◆ THE PROBLEM ◆
Search the entries below for the string "root" and copy the lines that hold it.

[Extracted data entries]
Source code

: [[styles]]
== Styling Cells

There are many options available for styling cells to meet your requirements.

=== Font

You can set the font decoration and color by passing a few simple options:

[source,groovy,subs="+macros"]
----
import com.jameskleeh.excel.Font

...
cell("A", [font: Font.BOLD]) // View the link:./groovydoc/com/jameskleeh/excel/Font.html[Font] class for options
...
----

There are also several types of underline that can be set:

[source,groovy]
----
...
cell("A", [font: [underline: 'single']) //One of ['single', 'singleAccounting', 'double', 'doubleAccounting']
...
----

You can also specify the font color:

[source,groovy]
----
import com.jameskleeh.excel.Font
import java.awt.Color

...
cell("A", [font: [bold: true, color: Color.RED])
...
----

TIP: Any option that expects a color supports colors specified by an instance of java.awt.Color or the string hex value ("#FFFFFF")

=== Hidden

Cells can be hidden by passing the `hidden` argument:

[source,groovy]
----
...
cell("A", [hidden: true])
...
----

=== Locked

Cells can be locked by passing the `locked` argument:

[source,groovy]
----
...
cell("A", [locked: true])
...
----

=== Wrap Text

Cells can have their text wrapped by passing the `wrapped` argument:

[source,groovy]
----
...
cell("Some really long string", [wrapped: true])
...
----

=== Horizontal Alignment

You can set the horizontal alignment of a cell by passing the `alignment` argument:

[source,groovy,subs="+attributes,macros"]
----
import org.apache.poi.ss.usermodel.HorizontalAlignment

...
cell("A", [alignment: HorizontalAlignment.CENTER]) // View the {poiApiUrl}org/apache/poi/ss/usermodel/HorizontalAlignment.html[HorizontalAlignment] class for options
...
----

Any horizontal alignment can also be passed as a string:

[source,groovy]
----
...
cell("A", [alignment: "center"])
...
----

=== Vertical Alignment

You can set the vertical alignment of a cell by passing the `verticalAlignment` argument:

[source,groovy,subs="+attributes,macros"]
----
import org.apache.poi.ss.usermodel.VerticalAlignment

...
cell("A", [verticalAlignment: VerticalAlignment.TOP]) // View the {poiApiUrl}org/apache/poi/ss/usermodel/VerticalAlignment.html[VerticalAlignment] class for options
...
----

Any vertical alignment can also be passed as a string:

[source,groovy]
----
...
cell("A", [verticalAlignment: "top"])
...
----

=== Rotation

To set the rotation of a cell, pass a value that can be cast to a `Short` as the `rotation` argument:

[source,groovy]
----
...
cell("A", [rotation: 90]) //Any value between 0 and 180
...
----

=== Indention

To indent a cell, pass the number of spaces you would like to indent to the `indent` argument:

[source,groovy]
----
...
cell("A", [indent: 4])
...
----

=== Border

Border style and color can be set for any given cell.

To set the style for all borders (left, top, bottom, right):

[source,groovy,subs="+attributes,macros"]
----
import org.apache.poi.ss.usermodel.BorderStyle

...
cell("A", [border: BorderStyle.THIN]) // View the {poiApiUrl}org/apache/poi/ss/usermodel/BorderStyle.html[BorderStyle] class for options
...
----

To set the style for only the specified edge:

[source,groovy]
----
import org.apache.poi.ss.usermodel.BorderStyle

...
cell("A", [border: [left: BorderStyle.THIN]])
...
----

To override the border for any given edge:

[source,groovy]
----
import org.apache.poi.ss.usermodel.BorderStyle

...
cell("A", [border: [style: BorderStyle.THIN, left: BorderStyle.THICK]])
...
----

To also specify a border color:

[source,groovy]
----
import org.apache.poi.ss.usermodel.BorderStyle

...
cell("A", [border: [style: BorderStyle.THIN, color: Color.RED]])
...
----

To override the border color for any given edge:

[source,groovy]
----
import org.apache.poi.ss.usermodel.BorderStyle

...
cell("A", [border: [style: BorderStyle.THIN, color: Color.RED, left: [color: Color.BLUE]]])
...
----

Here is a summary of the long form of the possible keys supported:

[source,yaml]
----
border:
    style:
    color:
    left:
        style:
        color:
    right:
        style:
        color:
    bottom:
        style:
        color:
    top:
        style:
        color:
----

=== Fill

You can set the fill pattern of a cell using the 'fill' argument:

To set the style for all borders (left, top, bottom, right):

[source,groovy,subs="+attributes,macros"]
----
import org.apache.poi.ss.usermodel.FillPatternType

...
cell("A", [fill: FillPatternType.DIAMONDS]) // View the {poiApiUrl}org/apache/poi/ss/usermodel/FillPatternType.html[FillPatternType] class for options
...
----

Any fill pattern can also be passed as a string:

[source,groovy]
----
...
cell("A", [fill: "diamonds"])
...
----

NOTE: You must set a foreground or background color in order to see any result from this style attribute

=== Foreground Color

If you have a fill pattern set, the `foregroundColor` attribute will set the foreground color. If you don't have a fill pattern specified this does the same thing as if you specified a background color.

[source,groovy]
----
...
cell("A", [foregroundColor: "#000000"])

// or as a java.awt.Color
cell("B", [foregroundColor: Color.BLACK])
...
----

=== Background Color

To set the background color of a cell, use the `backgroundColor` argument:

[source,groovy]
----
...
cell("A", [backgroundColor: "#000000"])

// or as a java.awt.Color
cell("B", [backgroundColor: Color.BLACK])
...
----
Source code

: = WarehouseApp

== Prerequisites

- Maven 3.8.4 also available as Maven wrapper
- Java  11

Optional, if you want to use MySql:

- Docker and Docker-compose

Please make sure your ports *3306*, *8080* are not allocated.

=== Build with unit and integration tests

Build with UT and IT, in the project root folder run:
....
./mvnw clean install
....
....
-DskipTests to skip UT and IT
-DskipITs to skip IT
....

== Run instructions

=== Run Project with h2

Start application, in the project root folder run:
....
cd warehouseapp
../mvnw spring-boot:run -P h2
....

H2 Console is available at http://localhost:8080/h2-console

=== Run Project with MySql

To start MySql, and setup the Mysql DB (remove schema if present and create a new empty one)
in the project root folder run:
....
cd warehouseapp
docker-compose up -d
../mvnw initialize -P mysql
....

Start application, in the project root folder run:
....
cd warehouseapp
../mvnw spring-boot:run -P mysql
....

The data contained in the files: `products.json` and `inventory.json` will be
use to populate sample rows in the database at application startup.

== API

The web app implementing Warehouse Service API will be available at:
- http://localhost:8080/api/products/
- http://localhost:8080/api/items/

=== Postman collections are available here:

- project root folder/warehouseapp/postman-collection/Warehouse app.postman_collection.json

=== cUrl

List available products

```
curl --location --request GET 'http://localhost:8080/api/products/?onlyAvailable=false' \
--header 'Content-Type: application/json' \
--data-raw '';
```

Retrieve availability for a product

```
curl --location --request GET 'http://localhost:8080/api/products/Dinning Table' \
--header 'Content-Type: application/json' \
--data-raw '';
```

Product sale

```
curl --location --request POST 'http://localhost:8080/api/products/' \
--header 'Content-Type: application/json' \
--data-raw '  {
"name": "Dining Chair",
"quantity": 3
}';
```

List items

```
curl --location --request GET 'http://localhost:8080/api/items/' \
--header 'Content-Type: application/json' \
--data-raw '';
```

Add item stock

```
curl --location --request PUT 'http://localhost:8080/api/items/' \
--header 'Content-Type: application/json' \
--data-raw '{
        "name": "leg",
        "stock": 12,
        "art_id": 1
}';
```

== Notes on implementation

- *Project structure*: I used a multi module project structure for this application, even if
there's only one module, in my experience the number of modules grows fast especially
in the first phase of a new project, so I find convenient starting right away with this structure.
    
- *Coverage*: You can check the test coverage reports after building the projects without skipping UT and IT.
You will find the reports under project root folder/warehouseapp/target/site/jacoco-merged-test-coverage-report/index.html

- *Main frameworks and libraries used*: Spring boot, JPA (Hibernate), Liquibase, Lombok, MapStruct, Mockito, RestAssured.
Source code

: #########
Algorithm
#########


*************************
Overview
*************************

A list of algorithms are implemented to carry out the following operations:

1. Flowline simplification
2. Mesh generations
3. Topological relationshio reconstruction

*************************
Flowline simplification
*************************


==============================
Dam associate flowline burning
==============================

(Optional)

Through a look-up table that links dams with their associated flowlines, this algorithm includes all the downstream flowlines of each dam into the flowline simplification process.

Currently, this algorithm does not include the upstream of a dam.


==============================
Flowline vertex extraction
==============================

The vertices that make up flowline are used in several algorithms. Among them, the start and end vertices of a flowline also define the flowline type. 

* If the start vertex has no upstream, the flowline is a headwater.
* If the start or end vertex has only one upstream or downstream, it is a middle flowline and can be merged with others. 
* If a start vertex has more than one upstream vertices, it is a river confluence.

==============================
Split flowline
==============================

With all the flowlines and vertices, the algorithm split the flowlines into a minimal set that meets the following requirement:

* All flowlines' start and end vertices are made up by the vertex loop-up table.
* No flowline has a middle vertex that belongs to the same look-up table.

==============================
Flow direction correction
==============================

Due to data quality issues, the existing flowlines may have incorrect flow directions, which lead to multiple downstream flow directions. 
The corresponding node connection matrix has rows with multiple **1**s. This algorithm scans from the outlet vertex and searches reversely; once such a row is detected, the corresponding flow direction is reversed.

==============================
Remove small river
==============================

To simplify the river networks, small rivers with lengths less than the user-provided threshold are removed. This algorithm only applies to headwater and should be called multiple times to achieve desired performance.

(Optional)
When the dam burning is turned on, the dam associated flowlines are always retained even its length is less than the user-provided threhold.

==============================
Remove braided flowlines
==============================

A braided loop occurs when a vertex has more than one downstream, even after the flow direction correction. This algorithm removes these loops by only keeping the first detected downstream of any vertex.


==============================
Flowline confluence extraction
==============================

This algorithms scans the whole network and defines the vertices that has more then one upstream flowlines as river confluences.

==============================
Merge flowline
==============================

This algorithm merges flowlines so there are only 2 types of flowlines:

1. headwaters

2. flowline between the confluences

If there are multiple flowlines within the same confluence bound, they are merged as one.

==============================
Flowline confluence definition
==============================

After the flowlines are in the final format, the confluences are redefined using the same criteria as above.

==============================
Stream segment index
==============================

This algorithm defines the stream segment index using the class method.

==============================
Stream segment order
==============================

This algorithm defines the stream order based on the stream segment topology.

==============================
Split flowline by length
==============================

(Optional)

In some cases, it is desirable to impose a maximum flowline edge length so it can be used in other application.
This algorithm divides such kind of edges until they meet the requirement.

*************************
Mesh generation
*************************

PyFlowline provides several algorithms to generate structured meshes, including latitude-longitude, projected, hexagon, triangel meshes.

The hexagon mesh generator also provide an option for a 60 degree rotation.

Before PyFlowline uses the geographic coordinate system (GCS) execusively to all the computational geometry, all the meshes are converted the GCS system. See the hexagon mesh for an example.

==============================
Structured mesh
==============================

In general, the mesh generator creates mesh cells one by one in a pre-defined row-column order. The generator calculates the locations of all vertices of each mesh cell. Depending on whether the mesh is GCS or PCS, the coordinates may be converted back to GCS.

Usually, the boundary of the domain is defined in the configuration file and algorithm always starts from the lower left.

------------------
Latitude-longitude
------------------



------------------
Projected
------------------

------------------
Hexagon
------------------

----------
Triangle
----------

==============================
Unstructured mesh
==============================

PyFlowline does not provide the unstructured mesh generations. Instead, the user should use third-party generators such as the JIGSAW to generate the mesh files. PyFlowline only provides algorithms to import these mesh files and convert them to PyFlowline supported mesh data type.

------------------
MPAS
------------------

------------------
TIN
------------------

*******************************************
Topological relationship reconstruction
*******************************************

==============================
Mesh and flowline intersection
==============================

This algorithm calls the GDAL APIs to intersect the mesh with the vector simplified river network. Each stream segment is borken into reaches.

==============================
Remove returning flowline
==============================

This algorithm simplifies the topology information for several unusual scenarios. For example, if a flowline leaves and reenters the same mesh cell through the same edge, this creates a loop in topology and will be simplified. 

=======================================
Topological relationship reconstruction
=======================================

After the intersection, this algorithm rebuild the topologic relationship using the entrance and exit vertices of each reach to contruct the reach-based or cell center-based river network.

◆ SOLVED EXERCISE ◆
Build with UT and IT, in the project root folder run:
Start application, in the project root folder run:
in the project root folder run:
Start application, in the project root folder run:
- project root folder/warehouseapp/postman-collection/Warehouse app.postman_collection.json
You will find the reports under project root folder/warehouseapp/target/site/jacoco-merged-test-coverage-report/index.html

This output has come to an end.